Ce n’est pas tout ! Le coût réel du budget de l’emploi est bien supérieur au montant de celui de la mission « Travail et emploi », qui ne reflète qu’un quart des dépenses globales de l’État au titre de la politique de l’emploi. Ces dépenses s’élèvent en fait à près de 55 milliards d’euros, et non à 11, 8 milliards d’euros. En effet, un certain nombre de dépenses ont été supprimées de ce budget et doivent être prises en compte.
Ainsi, il faut intégrer 10, 24 milliards d’euros de dépenses fiscales, dont près de 4 milliards d’euros pour la prime pour l’emploi, qu’il faudra un jour supprimer ou réduire. Certes, cette prime incite les chômeurs à travailler, mais on pourrait parvenir au même résultat par d’autres moyens. De plus, 1, 5 milliard d’euros de réduction d’impôts sont accordés pour les emplois de salariés à domicile. C’est vrai que cette mesure crée des emplois, mais elle coûte aussi fort cher à l’État.
Il est également nécessaire d’intégrer les allégements généraux de cotisations patronales comptabilisés au titre de la loi de financement de la sécurité sociale. Leur montant estimatif est de 26, 5 milliards d’euros, dont 23, 4 milliards d’euros servent à réduire les charges jusqu’à 1, 6 SMIC sans limitation de durée, ce qui semble une lourde erreur, chaque nouvel allégement s’ajoutant aux autres, selon le principe de l’échelle de perroquet.
Que l’État décide d’accorder des allégements sociaux, oui, mais à condition d’en limiter la durée ! Or il ne le fait pas. C’est anormal, voire dangereux, car chaque aide nouvelle, je le répète, s’additionne aux autres.
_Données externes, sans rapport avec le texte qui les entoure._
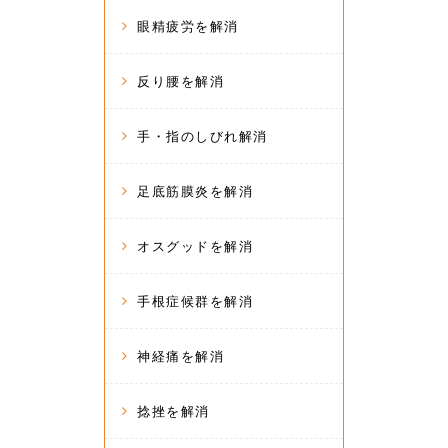
眼精疲労を解消
反り腰を解消
手・指のしびれ解消
足底筋膜炎を解消
オスグッドを解消
手根症候群を解消
神経痛を解消
捻挫を解消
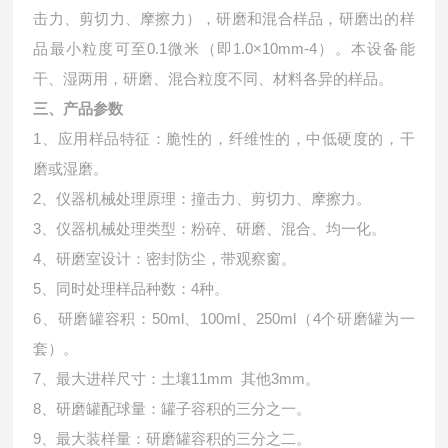
击力、剪切力、摩擦力），研磨和混合样品，研磨出的样
品最小粒度可至0.1微米（即1.0×10mm-4）。本设备能
干、湿两用，研磨、混合粒度不同、材料各异的样品。
三、产品参数
1、应用样品特征：脆性的，纤维性的，中低硬度的，干
磨或湿磨。
2、仪器机械处理原理：撞击力、剪切力、摩擦力。
3、仪器机械处理类型：粉碎、研磨、混合、均一化。
4、研磨室设计：密封防尘，带观察窗。
5、同时处理样品种数：4种。
6、研磨罐容积：50ml、100ml、250ml（4个研磨罐为一
套）。
7、最大进样尺寸：土壤11mm 其他3mm。
8、研磨罐配球量：罐子容积的三分之一。
9、最大装样量：研磨罐容积的三分之二。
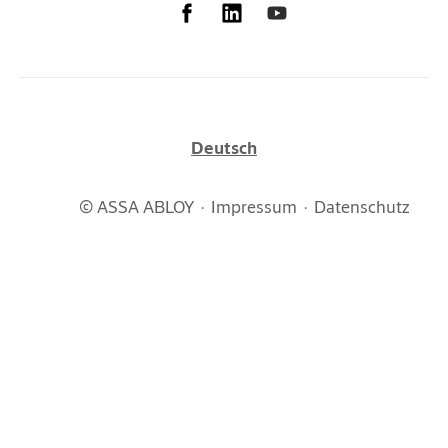
Deutsch
© ASSA ABLOY
Impressum
Datenschutz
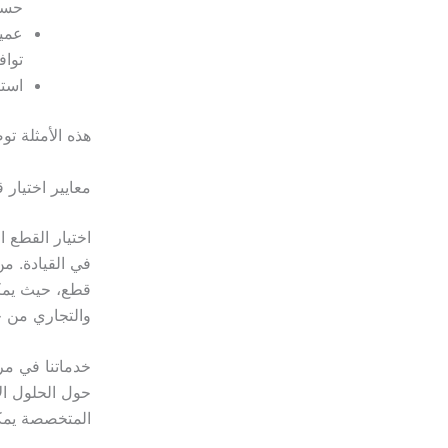
حسا
عميل
تواف
استب
هذه الأمثلة تو
معايير اختيار
اختيار القطع 
في القيادة. م
قطع، حيث يمكن
والتجاري من حي
خدماتنا في م
حول الحلول ال
المتخصصة يمك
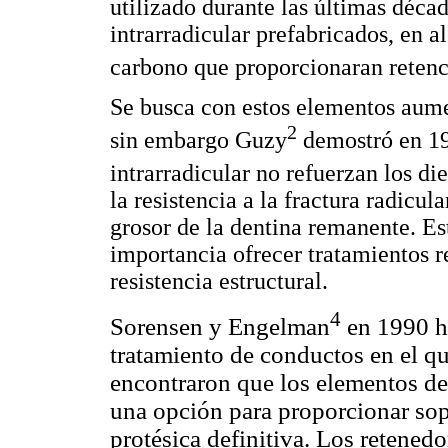
utilizado durante las últimas déca
intrarradicular prefabricados, en al
carbono que proporcionaran retenci
Se busca con estos elementos aument
2
sin embargo Guzy
demostró en 19
intrarradicular no refuerzan los d
la resistencia a la fractura radicul
grosor de la dentina remanente. Es
importancia ofrecer tratamientos 
resistencia estructural.
4
Sorensen y Engelman
en 1990 hi
tratamiento de conductos en el que
encontraron que los elementos de 
una opción para proporcionar sopo
protésica definitiva. Los retenedo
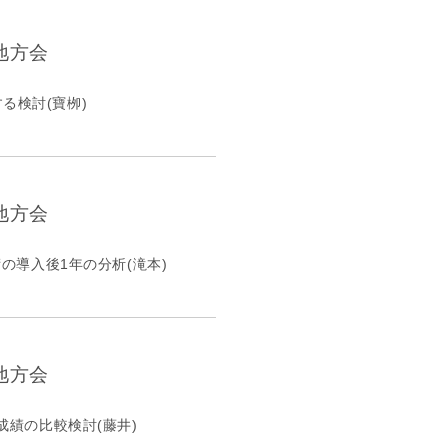
地方会
る検討(寶栁)
地方会
の導入後1年の分析(滝本)
地方会
成績の比較検討(藤井)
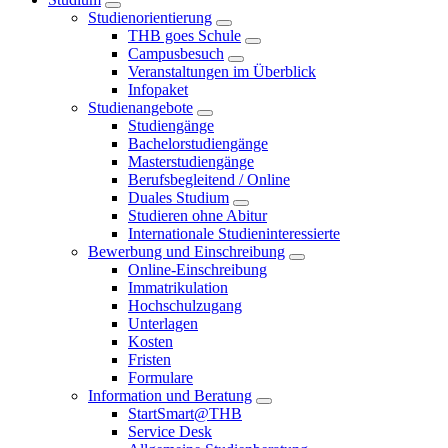
Studienorientierung
THB goes Schule
Campusbesuch
Veranstaltungen im Überblick
Infopaket
Studienangebote
Studiengänge
Bachelorstudiengänge
Masterstudiengänge
Berufsbegleitend / Online
Duales Studium
Studieren ohne Abitur
Internationale Studieninteressierte
Bewerbung und Einschreibung
Online-Einschreibung
Immatrikulation
Hochschulzugang
Unterlagen
Kosten
Fristen
Formulare
Information und Beratung
StartSmart@THB
Service Desk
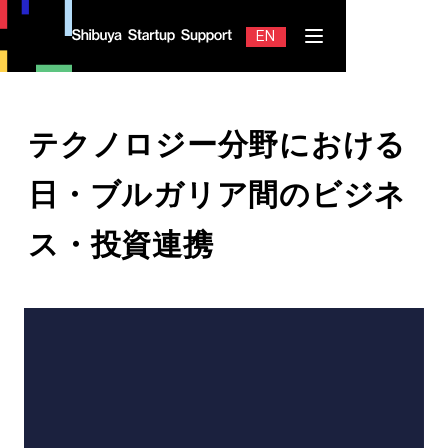
EN
JP
テクノロジー分野における
日・ブルガリア間のビジネ
Contact
ス・投資連携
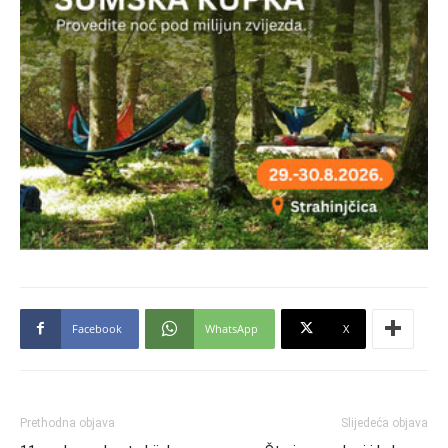
Facebook
WhatsApp
X
Prethodna objava
Slijedeća objava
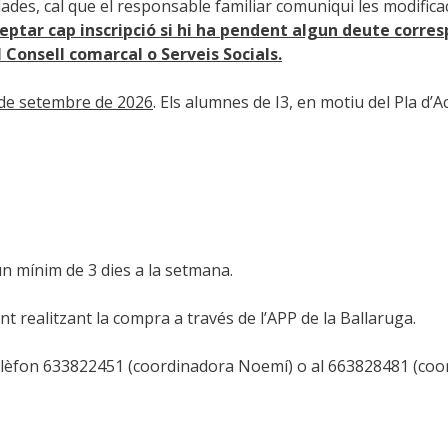
dades, cal que el responsable familiar comuniqui les modificac
eptar cap inscripció si hi ha pendent algun deute corre
 Consell comarcal o Serveis Socials.
8 de setembre de 2026
. Els alumnes de I3, en motiu del Pla d’Ac
un mínim de 3 dies a la setmana.
t realitzant la compra a través de l’APP de la Ballaruga.
 telèfon 633822451 (coordinadora Noemí) o al 663828481 (coor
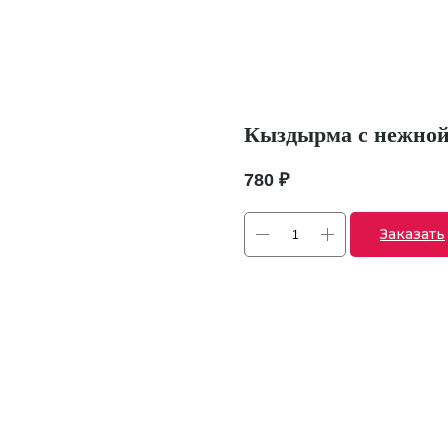
Кыздырма с нежной
780
₽
Заказать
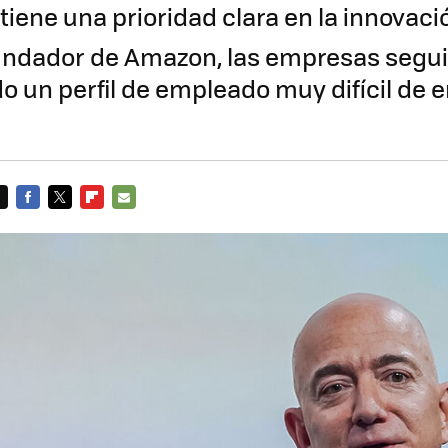
iene una prioridad clara en la innovac
undador de Amazon, las empresas segu
 un perfil de empleado muy difícil de e
FACEBOOK
TWITTER
FLIPBOARD
E-
MAIL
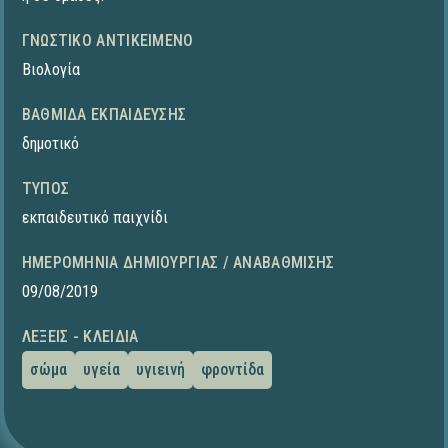
ΓΝΩΣΤΙΚΌ ΑΝΤΙΚΕΊΜΕΝΟ
Βιολογία
ΒΑΘΜΊΔΑ ΕΚΠΑΊΔΕΥΣΗΣ
δημοτικό
ΤΎΠΟΣ
εκπαιδευτικό παιχνίδι
ΗΜΕΡΟΜΗΝΊΑ ΔΗΜΙΟΥΡΓΊΑΣ / ΑΝΑΒΆΘΜΙΣΗΣ
09/08/2019
ΛΈΞΕΙΣ - ΚΛΕΙΔΙΆ
σώμα
υγεία
υγιεινή
φροντίδα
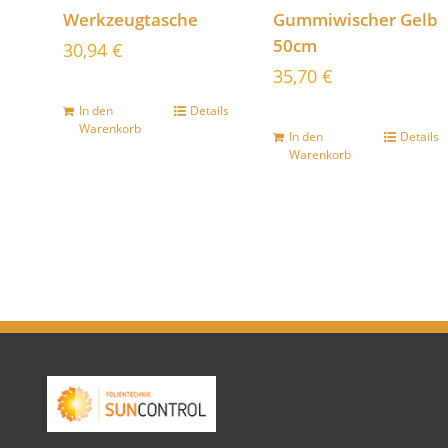
Werkzeugtasche
Gummiwischer Gelb
50cm
30,94
€
35,70
€
In den
Details
Warenkorb
In den
Details
Warenkorb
Tout cela est payé par des emprunts qui accroissent sans fin notre déficit budgétaire et notre dette.
Le cumul de tous les allégements de charges représente 33 milliards d’euros par an, ce qui équivaut au budget de la défense. On pourrait utiliser cette somme autrement.
En quinze ans, ces allégements auront représenté plus de 200 milliards d’euros, c’est-à-dire presque autant qu’un budget annuel. Songeons aux impôts que l’on aurait pu supprimer !
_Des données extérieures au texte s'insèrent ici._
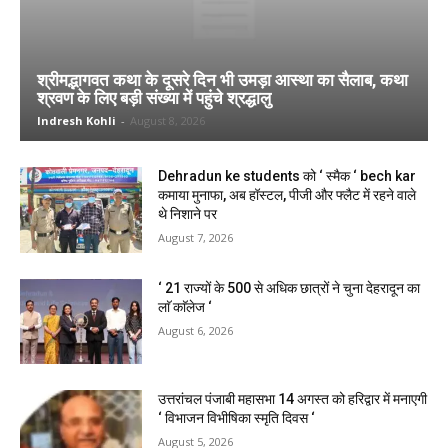
श्रीमद्भागवत कथा के दूसरे दिन भी उमड़ा आस्था का सैलाब, कथा
श्रवण के लिए बड़ी संख्या में पहुंचे श्रद्धालु
Indresh Kohli
-
August 8, 2026
Dehradun ke students को ‘ स्मैक ‘ bech kar
कमाया मुनाफा, अब हॉस्टल, पीजी और फ्लैट में रहने वाले
थे निशाने पर
August 7, 2026
‘ 21 राज्यों के 500 से अधिक छात्रों ने चुना देहरादून का
लाॅ काॅलेज ‘
August 6, 2026
उत्तरांचल पंजाबी महासभा 14 अगस्त को हरिद्वार में मनाएगी
‘ विभाजन विभीषिका स्मृति दिवस ‘
August 5, 2026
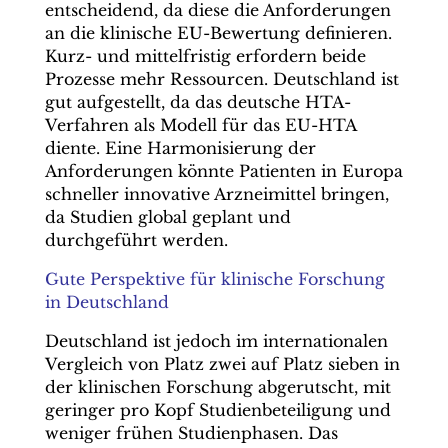
entscheidend, da diese die Anforderungen
an die klinische EU-Bewertung definieren.
Kurz- und mittelfristig erfordern beide
Prozesse mehr Ressourcen. Deutschland ist
gut aufgestellt, da das deutsche HTA-
Verfahren als Modell für das EU-HTA
diente. Eine Harmonisierung der
Anforderungen könnte Patienten in Europa
schneller innovative Arzneimittel bringen,
da Studien global geplant und
durchgeführt werden.
Gute Perspektive für klinische Forschung
in Deutschland
Deutschland ist jedoch im internationalen
Vergleich von Platz zwei auf Platz sieben in
der klinischen Forschung abgerutscht, mit
geringer pro Kopf Studienbeteiligung und
weniger frühen Studienphasen. Das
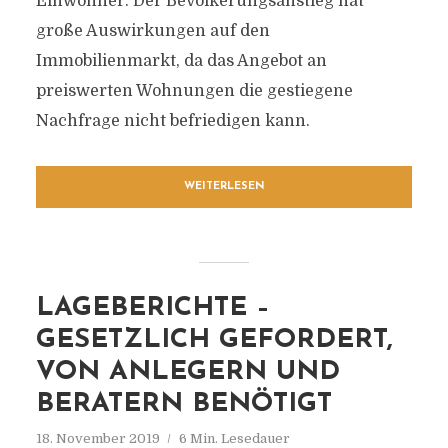
Einwohner. Der Bevölkerungsanstieg hat
große Auswirkungen auf den
Immobilienmarkt, da das Angebot an
preiswerten Wohnungen die gestiegene
Nachfrage nicht befriedigen kann.
WEITERLESEN
LAGEBERICHTE –
GESETZLICH GEFORDERT,
VON ANLEGERN UND
BERATERN BENÖTIGT
18. November 2019
6 Min. Lesedauer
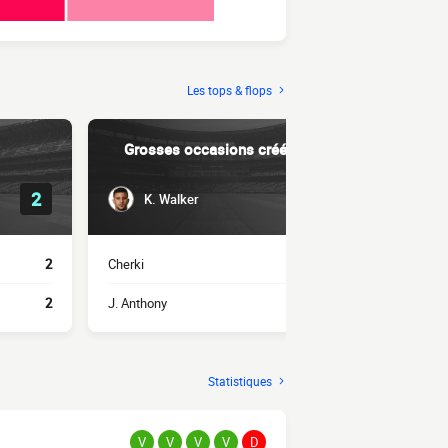
Les tops & flops
Grosses occasions créées
Dri
2
1
K. Walker
Bernar
2
Cherki
1
E. Haaland
2
J. Anthony
1
Cherki
Statistiques
V
V
V
V
D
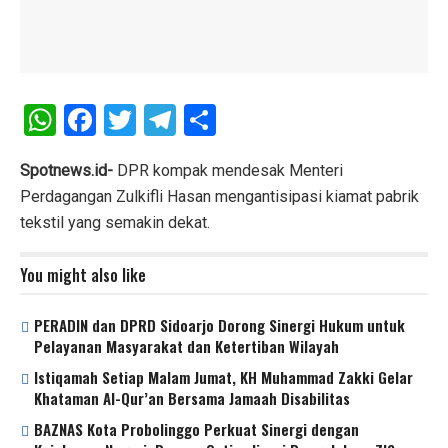
W
F
T
T
S
h
a
wi
el
h
at
ce
tt
e
ar
Spotnews.id-
DPR kompak mendesak Menteri
Perdagangan Zulkifli Hasan mengantisipasi kiamat pabrik
s
b
er
gr
e
tekstil yang semakin dekat.
A
o
a
p
o
m
You might also like
p
k
PERADIN dan DPRD Sidoarjo Dorong Sinergi Hukum untuk
Pelayanan Masyarakat dan Ketertiban Wilayah
Istiqamah Setiap Malam Jumat, KH Muhammad Zakki Gelar
Khataman Al-Qur’an Bersama Jamaah Disabilitas
BAZNAS Kota Probolinggo Perkuat Sinergi dengan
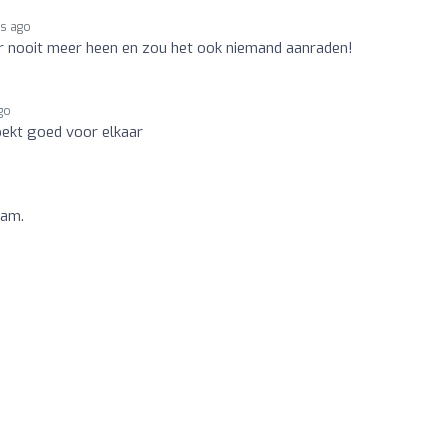
rs ago
er nooit meer heen en zou het ook niemand aanraden!
go
ekt goed voor elkaar
aam.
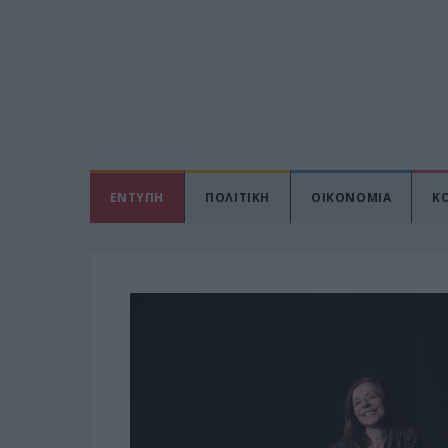
ΕΝΤΥΠΗ
ΠΟΛΙΤΙΚΗ
ΟΙΚΟΝΟΜΙΑ
Κ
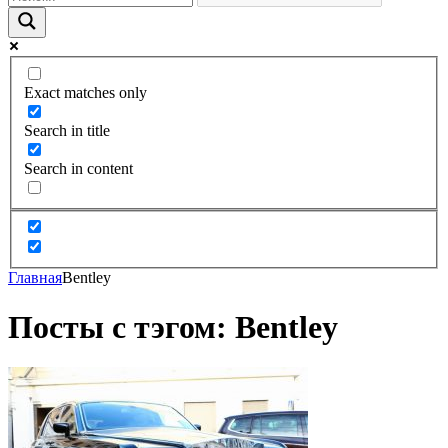
Exact matches only
Search in title
Search in content
Главная
Bentley
Посты с тэгом: Bentley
Il serait temps de commencer à diminuer ces charges, quelles que soient les éventuelles conséquences pour l’emploi. C’est vrai qu’elles peuvent permettre de maintenir des emplois, mais il faut choisir entre la dette qui nous mine et le chômage que l’on peut combattre autrement, plus efficacement et pour moins cher.
Cette politique coûte donc 55 milliards d’euros, c’est-à-dire presque autant que le budget de l’éducation nationale, dont il y aurait aussi beaucoup à dire, mais ce n’est pas le moment.
Je suis persuadé que les dépenses énormes qui sont prévues dans ce budget pour favoriser l’emploi pourraient être considérablement réduites et avec beaucoup plus d’efficacité si l’on prenait le problème autrement.
En effet, on oublie que le problème de l’emploi est constitué de deux éléments complémentaires : les chômeurs d’une part, que l’on peut aider, mais surtout les entreprises, d’autre part, qui n’embaucheront que si elles ont des produits à vendre et pas seulement parce que l’’Etat paiera à leur place les charges sociales et une partie des salaires, ce qui n’est pas son rôle.
Il serait donc beaucoup plus efficace qu’au lieu de payer leurs charges de fonctionnement, ce qui est peu efficace et ce qui l’endette, l’État accorde aux entreprises des crédits d’investissement pour leur permettre de développer leurs activités, de créer de nouveaux produits, de rechercher de nouveaux marchés. Ces dispositions les conduiraient tout naturellement à embaucher et à payer elles-mêmes leurs charges, sans que cela coûte à la collectivité.
Les emplois n’existent pas naturellement et ne poussent pas dans les champs comme les asperges. Il faut les créer, d’autant qu’ils ont plutôt tendance à diminuer en raison de la réduction de notre production en France et de la multiplication des délocalisations. En outre, compte tenu des difficultés d’obtention de crédits que connaissent les banques actuellement, des financements d’investissement garantis par l’État seraient les bienvenus pour toutes les entreprises.